Though I am particularly fond of the blue potato's color, any variety of new potato will work well for this dish. The flavor of parsley contrasts well with that of the potato, but most fresh herbs may be used as a substitute.

1 small bunch of broccoli, stemmed and cut into florets

1 medium yellow onion, peeled and sliced

1 red pepper, trimmed and finely diced

¼ c parsley, trimmed and finely chopped

1 clove of garlic, finely chopped or pressed

1 lb small new potatoes, washed and left whole

2 tbsp olive oil

1 tbsp butter

salt and pepper

1. Steam potatoes on steamer rack set over boiling water until tender to a knife, 20-30 minutes depending on the size of the potatoes. Remove from heat once and allow to cool. Once cooled, halve potatoes, place in large mixing bowl and set aside.
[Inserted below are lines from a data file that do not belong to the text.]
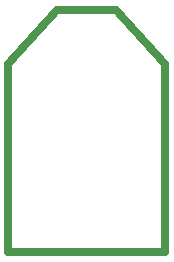
<source format=gbr>
%TF.GenerationSoftware,KiCad,Pcbnew,9.0.3*%
%TF.CreationDate,2025-07-23T15:55:15-05:00*%
%TF.ProjectId,NeoSword_Toplight,4e656f53-776f-4726-945f-546f706c6967,rev?*%
%TF.SameCoordinates,Original*%
%TF.FileFunction,Profile,NP*%
%FSLAX46Y46*%
G04 Gerber Fmt 4.6, Leading zero omitted, Abs format (unit mm)*
G04 Created by KiCad (PCBNEW 9.0.3) date 2025-07-23 15:55:15*
%MOMM*%
%LPD*%
G01*
G04 APERTURE LIST*
%TA.AperFunction,Profile*%
%ADD10C,0.699999*%
%TD*%
G04 APERTURE END LIST*
D10*
X155508684Y-92414726D02*
X148854342Y-92414726D01*
X155508684Y-76500000D02*
X155508684Y-92414726D01*
X151354342Y-71996757D02*
X155508684Y-76500000D01*
X148854342Y-71996757D02*
X151354342Y-71996757D01*
X146354342Y-71996757D02*
X148854342Y-71996757D01*
X142200000Y-76500000D02*
X146354342Y-71996757D01*
X142200000Y-92414726D02*
X142200000Y-76500000D01*
X148854342Y-92414726D02*
X142200000Y-92414726D01*
M02*

</source>
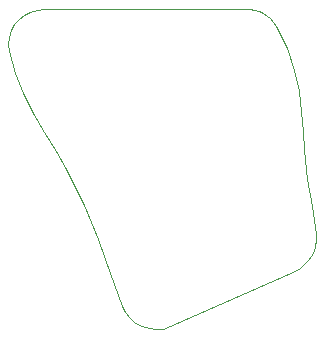
<source format=gbr>
G04 #@! TF.FileFunction,Profile,NP*
%FSLAX46Y46*%
G04 Gerber Fmt 4.6, Leading zero omitted, Abs format (unit mm)*
G04 Created by KiCad (PCBNEW (2015-07-06 BZR 5889)-product) date Wed 26 Aug 2015 12:38:22 PM CEST*
%MOMM*%
G01*
G04 APERTURE LIST*
%ADD10C,0.100000*%
G04 APERTURE END LIST*
D10*
X161081350Y-108153931D02*
X161416039Y-110553596D01*
X160711547Y-105847133D02*
X161081350Y-108153931D01*
X160409086Y-103433119D02*
X160711547Y-105847133D01*
X160307412Y-101817885D02*
X160409086Y-103433119D01*
X160191712Y-100170279D02*
X160307412Y-101817885D01*
X159986389Y-98408111D02*
X160191712Y-100170279D01*
X159608786Y-96606797D02*
X159986389Y-98408111D01*
X158980744Y-94762521D02*
X159608786Y-96606797D01*
X158023779Y-92871609D02*
X158980744Y-94762521D01*
X157800842Y-92546088D02*
X158023779Y-92871609D01*
X157561315Y-92266568D02*
X157800842Y-92546088D01*
X157256688Y-92016034D02*
X157561315Y-92266568D01*
X156933538Y-91812362D02*
X157256688Y-92016034D01*
X156579126Y-91622610D02*
X156933538Y-91812362D01*
X156220540Y-91511948D02*
X156579126Y-91622610D01*
X155845041Y-91447433D02*
X156220540Y-91511948D01*
X155451019Y-91429780D02*
X155845041Y-91447433D01*
X138393305Y-91455561D02*
X155451019Y-91429780D01*
X137806238Y-91523859D02*
X138393305Y-91455561D01*
X137261250Y-91689270D02*
X137806238Y-91523859D01*
X136728047Y-91965283D02*
X137261250Y-91689270D01*
X136269797Y-92323775D02*
X136728047Y-91965283D01*
X135886821Y-92764601D02*
X136269797Y-92323775D01*
X135611346Y-93273414D02*
X135886821Y-92764601D01*
X135443374Y-93850213D02*
X135611346Y-93273414D01*
X135386111Y-94416336D02*
X135443374Y-93850213D01*
X135454552Y-95003726D02*
X135386111Y-94416336D01*
X135939979Y-96872882D02*
X135454552Y-95003726D01*
X136635686Y-98609799D02*
X135939979Y-96872882D01*
X137492854Y-100274829D02*
X136635686Y-98609799D01*
X138446706Y-101896813D02*
X137492854Y-100274829D01*
X139418114Y-103472363D02*
X138446706Y-101896813D01*
X140311040Y-105044239D02*
X139418114Y-103472363D01*
X141789058Y-108016119D02*
X140311040Y-105044239D01*
X142984085Y-110959529D02*
X141789058Y-108016119D01*
X144024068Y-113817504D02*
X142984085Y-110959529D01*
X145036319Y-116610593D02*
X144024068Y-113817504D01*
X145280248Y-117158466D02*
X145036319Y-116610593D01*
X145685316Y-117634596D02*
X145280248Y-117158466D01*
X146140814Y-118049657D02*
X145685316Y-117634596D01*
X146695881Y-118343154D02*
X146140814Y-118049657D01*
X147272357Y-118511270D02*
X146695881Y-118343154D01*
X147884913Y-118586089D02*
X147272357Y-118511270D01*
X148472947Y-118517361D02*
X147884913Y-118586089D01*
X149081424Y-118323682D02*
X148472947Y-118517361D01*
X159652160Y-113617288D02*
X149081424Y-118323682D01*
X160089323Y-113384034D02*
X159652160Y-113617288D01*
X160451213Y-113068445D02*
X160089323Y-113384034D01*
X160765881Y-112735264D02*
X160451213Y-113068445D01*
X161019624Y-112351976D02*
X160765881Y-112735264D01*
X161227112Y-111950665D02*
X161019624Y-112351976D01*
X161373998Y-111499104D02*
X161227112Y-111950665D01*
X161427085Y-111012072D02*
X161373998Y-111499104D01*
X161416039Y-110553594D02*
X161427085Y-111012072D01*
M02*

</source>
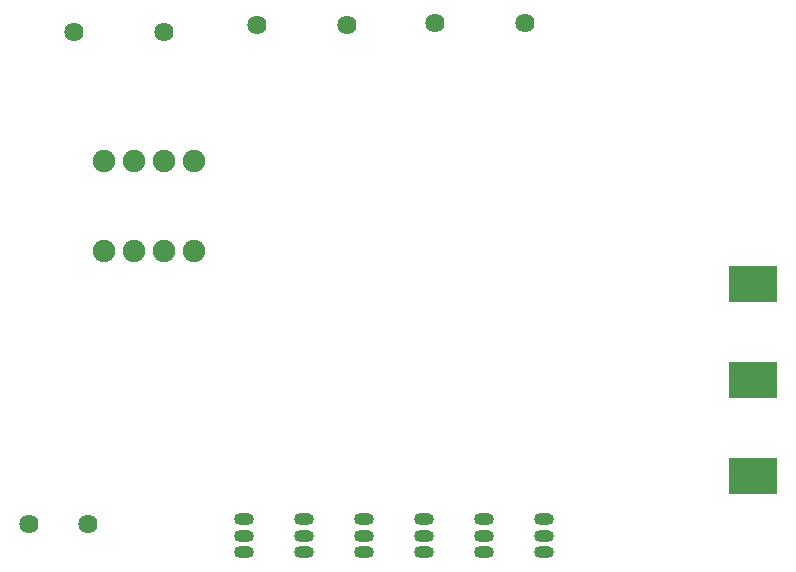
<source format=gbs>
G04 Layer: BottomSolderMaskLayer*
G04 EasyEDA v6.5.48, 2025-01-21 17:41:51*
G04 c25b6b3bb0ea45fba8c4304eea8249b9,6739810af5ca4796b4382bb4120ee57b,10*
G04 Gerber Generator version 0.2*
G04 Scale: 100 percent, Rotated: No, Reflected: No *
G04 Dimensions in millimeters *
G04 leading zeros omitted , absolute positions ,4 integer and 5 decimal *
%FSLAX45Y45*%
%MOMM*%

%AMMACRO1*4,1,8,-2.0211,-1.5508,-2.0508,-1.5208,-2.0508,1.5211,-2.0211,1.5508,2.0208,1.5508,2.0508,1.5211,2.0508,-1.5208,2.0208,-1.5508,-2.0211,-1.5508,0*%
%ADD10C,1.6256*%
%ADD11O,1.6999966X0.9999979999999999*%
%ADD12MACRO1*%
%ADD13C,1.9016*%

%LPD*%
D10*
G01*
X1002995Y1107186D03*
G01*
X1502994Y1107186D03*
G01*
X4445000Y5346700D03*
G01*
X5207000Y5346700D03*
G01*
X2933700Y5334000D03*
G01*
X3695700Y5334000D03*
G01*
X1384300Y5270500D03*
G01*
X2146300Y5270500D03*
D11*
G01*
X2823387Y865886D03*
G01*
X2823387Y1005586D03*
G01*
X2823387Y1145286D03*
G01*
X3839387Y865886D03*
G01*
X3839387Y1005586D03*
G01*
X3839387Y1145286D03*
G01*
X4347387Y865886D03*
G01*
X4347387Y1005586D03*
G01*
X4347387Y1145286D03*
G01*
X4855387Y865886D03*
G01*
X4855387Y1005586D03*
G01*
X4855387Y1145286D03*
G01*
X5363387Y865886D03*
G01*
X5363387Y1005586D03*
G01*
X5363387Y1145286D03*
G01*
X3331387Y865886D03*
G01*
X3331387Y1005586D03*
G01*
X3331387Y1145286D03*
D12*
G01*
X7137400Y1511287D03*
G01*
X7137400Y2324087D03*
G01*
X7137400Y3136887D03*
D13*
G01*
X2400300Y4178300D03*
G01*
X2146300Y4178300D03*
G01*
X2146300Y3416300D03*
G01*
X2400300Y3416300D03*
G01*
X1892300Y4178300D03*
G01*
X1638300Y4178300D03*
G01*
X1892300Y3416300D03*
G01*
X1638300Y3416300D03*
M02*

</source>
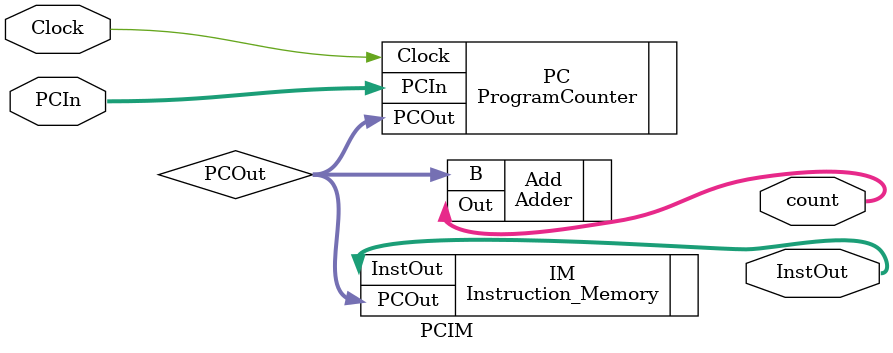
<source format=v>
`timescale 1ns / 1ps

module PCIM(Clock, count, PCIn,InstOut );
	input   Clock;
	input  [63:0] PCIn; //Input for PC
	
	output [31:0] InstOut; //Output from IM
	output [31:0] count;
	
	wire   [63:0] PCOut;  // From PC to Adder and IM
	
	 Instruction_Memory IM (.PCOut(PCOut),.InstOut(InstOut));
	 
	 ProgramCounter PC(.PCIn(PCIn),.Clock(Clock),.PCOut(PCOut));
	 Adder Add(.B(PCOut), .Out(count));

endmodule

</source>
2. Meanwhile, heat 2 tbsp olive oil over medium heat in a medium skillet, add onion, and cook, stirring often until caramelized to a deep golden brown, 15-20 minutes. Remove from heat and add to the potatoes.

3. Bring a medium pot of water to a boil. Add broccoli and blanch until brilliant green and slightly tender, 1-2 minutes. Remove from heat, strain and place broccoli under cold running water to stop the cooking process. Once cooled, place broccoli in a clean dishtowel, dry gently and add to potatoes and onions.

4. Melt 1 tbsp butter over medium heat in a medium skillet. Once the butter is melted, add red pepper and sauté for about one minute. Remove skillet from heat, add parsley and garlic, stir to combine and allow to cook for another minute.

5. Gently combine all ingredients in the large mixing bowl. Season to taste with salt and pepper. Serve warm, room temperature or chilled depending on preference.